Madrid, 9 (Europe Press)

NASA has published the first two images of a flyby of just over 1,000 km by the Juno space probe on June 7 from Ganymede, the largest lunar site of Jupiter and the Solar System.

The images, one from the orbiter’s JunoCam imager and the other from the Stellar Reference Unit camera, show the surface in great detail, including craters, clearly differentiated bright and dark terrain, and tall structural features that may be related to tectonic faults.

“This is the closest spacecraft to this giant moon in a generation,” Juno principal investigator Scott Bolton of the Southwest Research Institute in San Antonio said in a statement. “We’ll take our time before drawing scientific conclusions, but until then we can be amazed at this celestial wonder: the only moon in our solar system is bigger than Mercury.”

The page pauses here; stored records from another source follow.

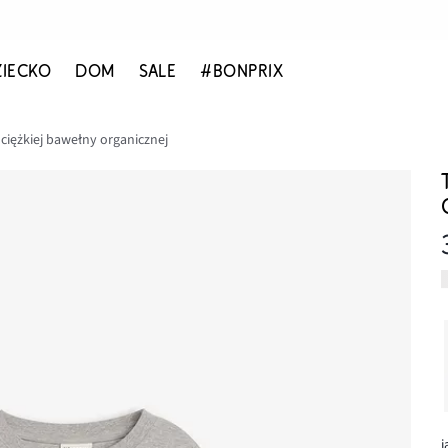
ZIECKO
DOM
SALE
#BONPRIX
z ciężkiej bawełny organicznej
j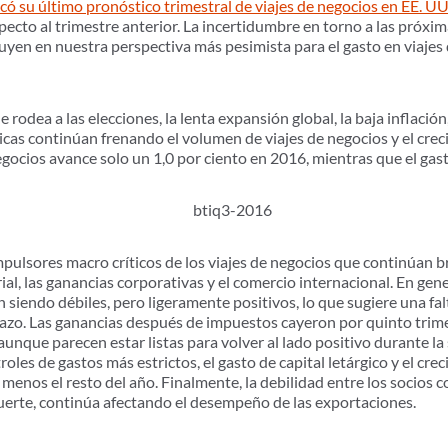
có su último pronóstico trimestral de viajes de negocios en EE. UU
ecto al trimestre anterior. La incertidumbre en torno a las próxim
luyen en nuestra perspectiva más pesimista para el gasto en viajes
rodea a las elecciones, la lenta expansión global, la baja inflación, 
icas continúan frenando el volumen de viajes de negocios y el cre
gocios avance solo un 1,0 por ciento en 2016, mientras que el gast
impulsores macro críticos de los viajes de negocios que continúan 
ial, las ganancias corporativas y el comercio internacional. En gene
n siendo débiles, pero ligeramente positivos, lo que sugiere una fa
plazo. Las ganancias después de impuestos cayeron por quinto trim
aunque parecen estar listas para volver al lado positivo durante l
les de gastos más estrictos, el gasto de capital letárgico y el crec
enos el resto del año. Finalmente, la debilidad entre los socios c
rte, continúa afectando el desempeño de las exportaciones.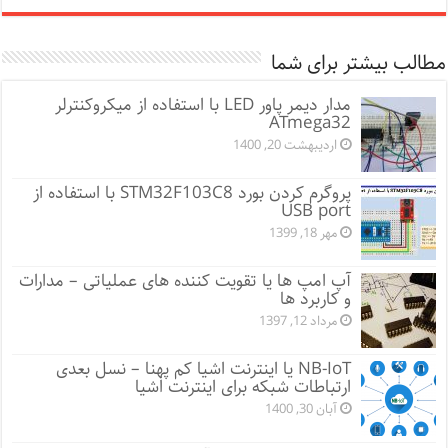
مطالب بیشتر برای شما
مدار دیمر پاور LED با استفاده از میکروکنترلر
ATmega32
اردیبهشت 20, 1400
پروگرم کردن بورد STM32F103C8 با استفاده از
USB port
مهر 18, 1399
آپ امپ ها یا تقویت کننده های عملیاتی – مدارات
و کاربرد ها
مرداد 12, 1397
NB-IoT یا اینترنت اشیا کم پهنا – نسل بعدی
ارتباطات شبکه برای اینترنت اشیا
آبان 30, 1400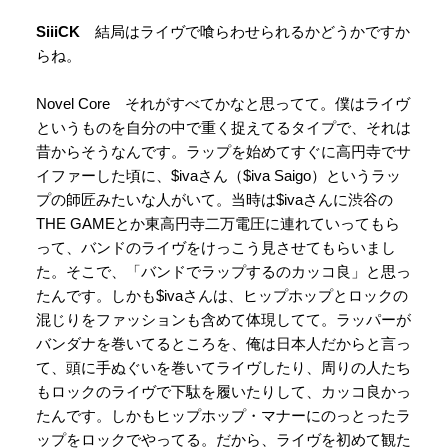
SiiiCK
結局はライヴで喰らわせられるかどうかですか
らね。
Novel Core それがすべてかなと思ってて。僕はライヴ
というものを自分の中で重く捉えてるタイプで、それは
昔からそうなんです。ラップを始めてすぐに高円寺でサ
イファーした頃に、$ivaさん（$iva Saigo）というラッ
プの師匠みたいな人がいて。当時は$ivaさんに渋谷の
THE GAMEとか東高円寺二万電圧に連れていってもら
って、バンドのライヴをけっこう見させてもらいまし
た。そこで、「バンドでラップするのカッコ良」と思っ
たんです。しかも$ivaさんは、ヒップホップとロックの
混じりをファッションも含めて体現してて。ラッパーが
バンダナを巻いてるところを、俺は日本人だからと言っ
て、頭に手ぬぐいを巻いてライヴしたり、周りの人たち
もロックのライヴで下駄を履いたりして、カッコ良かっ
たんです。しかもヒップホップ・マナーにのっとったラ
ップをロックでやってる。だから、ライヴを初めて観た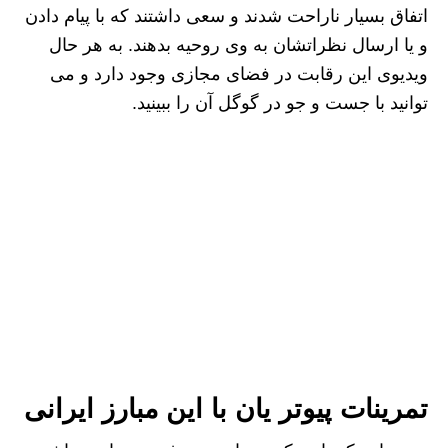
اتفاق بسیار ناراحت شدند و سعی داشتند که با پیام دادن
و یا ارسال نظراتشان به وی روحیه بدهند. به هر حال
ویدیوی این رقابت در فضای مجازی وجود دارد و می
توانید با جست و جو در گوگل آن را ببینید.
تمرینات پیوتر یان با این مبارز ایرانی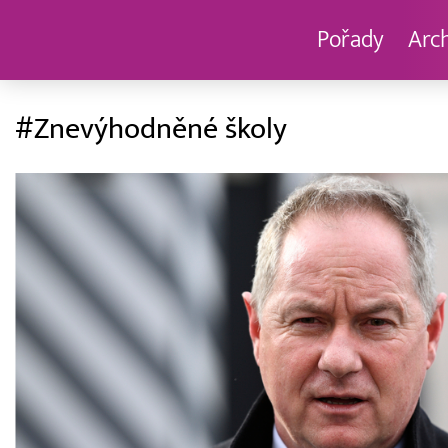
Pořady
Arc
#Znevýhodněné školy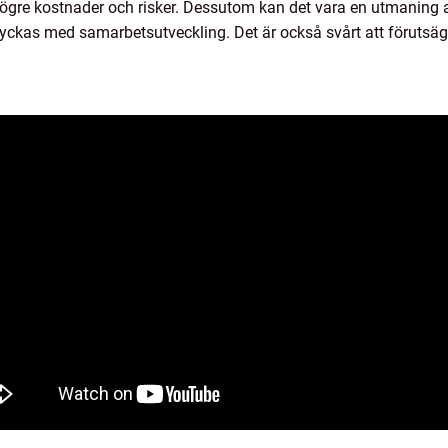
ögre kostnader och risker. Dessutom kan det vara en utmaning att 
t lyckas med samarbetsutveckling. Det är också svårt att föruts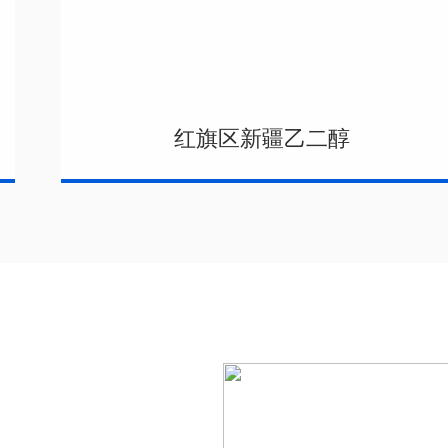
红旗区新疆乙二醇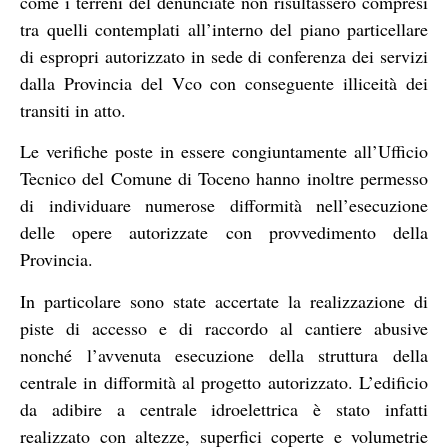
come i terreni del denunciate non risultassero compresi
tra quelli contemplati all’interno del piano particellare
di espropri autorizzato in sede di conferenza dei servizi
dalla Provincia del Vco con conseguente illiceità dei
transiti in atto.
Le verifiche poste in essere congiuntamente all’Ufficio
Tecnico del Comune di Toceno hanno inoltre permesso
di individuare numerose difformità nell’esecuzione
delle opere autorizzate con provvedimento della
Provincia.
In particolare sono state accertate la realizzazione di
piste di accesso e di raccordo al cantiere abusive
nonché l’avvenuta esecuzione della struttura della
centrale in difformità al progetto autorizzato. L’edificio
da adibire a centrale idroelettrica è stato infatti
realizzato con altezze, superfici coperte e volumetrie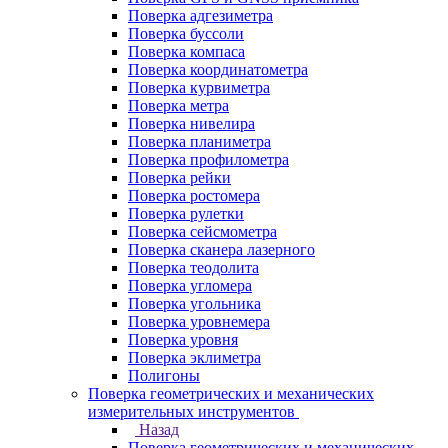
Поверка адгезиметра
Поверка буссоли
Поверка компаса
Поверка координатометра
Поверка курвиметра
Поверка метра
Поверка нивелира
Поверка планиметра
Поверка профилометра
Поверка рейки
Поверка ростомера
Поверка рулетки
Поверка сейсмометра
Поверка сканера лазерного
Поверка теодолита
Поверка угломера
Поверка угольника
Поверка уровнемера
Поверка уровня
Поверка эклиметра
Полигоны
Поверка геометрических и механических
измерительных инструментов
Назад
Поверка геометрических и механических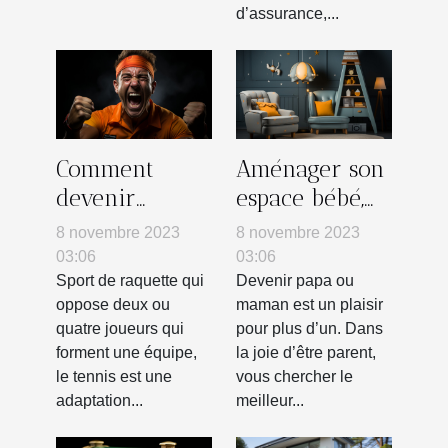
d’assurance,...
Comment
Aménager son
devenir
espace bébé,
mentalement
quelles astuces
8 novembre 2023
8 novembre 2023
fort au
pour déco ?
03:06
03:06
tennis ?
Sport de raquette qui
Devenir papa ou
oppose deux ou
maman est un plaisir
quatre joueurs qui
pour plus d’un. Dans
forment une équipe,
la joie d’être parent,
le tennis est une
vous chercher le
adaptation...
meilleur...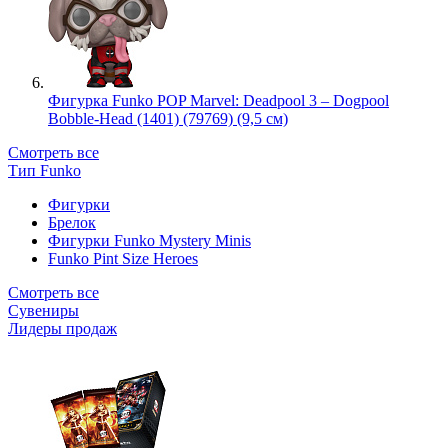
Фигурка Funko POP Marvel: Deadpool 3 – Dogpool
Bobble-Head (1401) (79769) (9,5 см)
Смотреть все
Тип Funko
Фигурки
Брелок
Фигурки Funko Mystery Minis
Funko Pint Size Heroes
Смотреть все
Сувениры
Лидеры продаж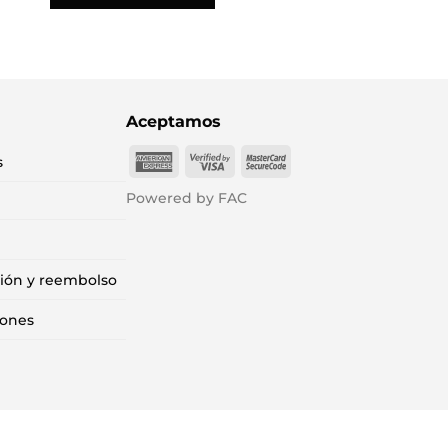
Aceptamos
American
Visa
MasterCard
s
Express
2
2
Powered by FAC
ción y reembolso
iones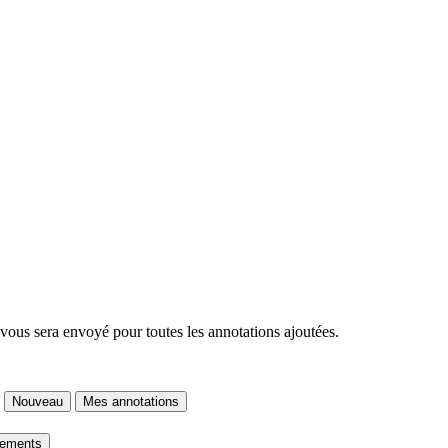
 vous sera envoyé pour toutes les annotations ajoutées.
Nouveau
Mes annotations
gements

Using its green filter, the spacecraft’s visible-light JunoCam imager captured nearly the entire side of the moon covered in water ice. Later, when copies of the same image are produced that include red and blue camera filters, imaging experts will be able to provide a color image of Ganymede. The image resolution is about 1 kilometer per pixel.

In addition, Juno’s Stellar Reference Unit, a navigational camera that maintains the spacecraft’s orientation, provided a black-and-white image of Ganymede’s dark side (the side opposite the Sun) bathed in faint light scattered by Jupiter. The image resolution ranges between 600 and 900 meters per pixel.

“The conditions in which we collected the image of the dark side of Ganymede were ideal for a low-light camera like ours, which is the stellar reference unit,” said Heidi Becker, Juno’s radiation monitoring leader at JPL. The surface seen by JunoCam in direct sunlight. It will be interesting to see what the two teams can rebuild.”

The spacecraft will send out more images of its flyby of Ganymede in the coming days. The encounter of the solar-powered spacecraft with the Jovian satellite is expected to yield information on its composition, ionosphere, magnetosphere, and ice sheet, while providing measurements of the radioactive environment that will benefit future missions of the Jovian system.